Komisi IV juga mendorong agar masa jabatan komisioner KPAD dikembalikan ke ketentuan semula, yaitu lima tahun, disertai sistem remunerasi yang layak untuk menjamin kinerja dan independensi lembaga.
Sementara itu, Ketua KPAD Kaltim, Sumadi, mengungkapkan berbagai keterbatasan yang dihadapi lembaganya. Dari lima komisioner, hanya tiga yang masih aktif, dan seluruh kegiatan masih bergantung pada fasilitasi dari DP3A karena belum adanya alokasi anggaran mandiri.
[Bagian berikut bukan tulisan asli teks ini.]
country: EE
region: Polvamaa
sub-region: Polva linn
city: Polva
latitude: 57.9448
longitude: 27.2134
“Dengan segala keterbatasan, kami tetap berupaya menjalankan fungsi pengawasan, penyusunan naskah akademik Raperda pekerja anak, hingga mediasi kasus kekerasan terhadap anak. Namun keterbatasan anggaran dan personel menjadi hambatan besar,” jelasnya.
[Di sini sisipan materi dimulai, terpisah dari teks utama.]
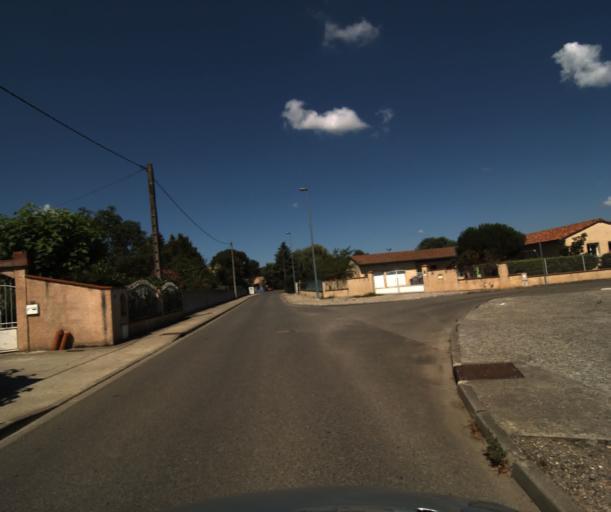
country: FR
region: Midi-Pyrenees
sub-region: Departement de la Haute-Garonne
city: Eaunes
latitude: 43.4269
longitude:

Ia juga menyoroti lambatnya implementasi Undang-Undang Tindak Pidana Kekerasan Seksual (TPKS), yang menurutnya disebabkan oleh miskomunikasi antarpenegak hukum serta kurangnya sosialisasi di daerah.
Dari pihak DP3A, Kepala Bidang Pengendalian Penduduk dan Keluarga Berencana, Syahrul Umar, menyampaikan bahwa pemerintah provinsi telah menganggarkan Rp656 juta untuk mendukung percepatan penurunan stunting pada tahun ini. Ia juga melaporkan penurunan angka stunting dari 23,9 persen pada 2022 menjadi 22,9 persen pada 2024.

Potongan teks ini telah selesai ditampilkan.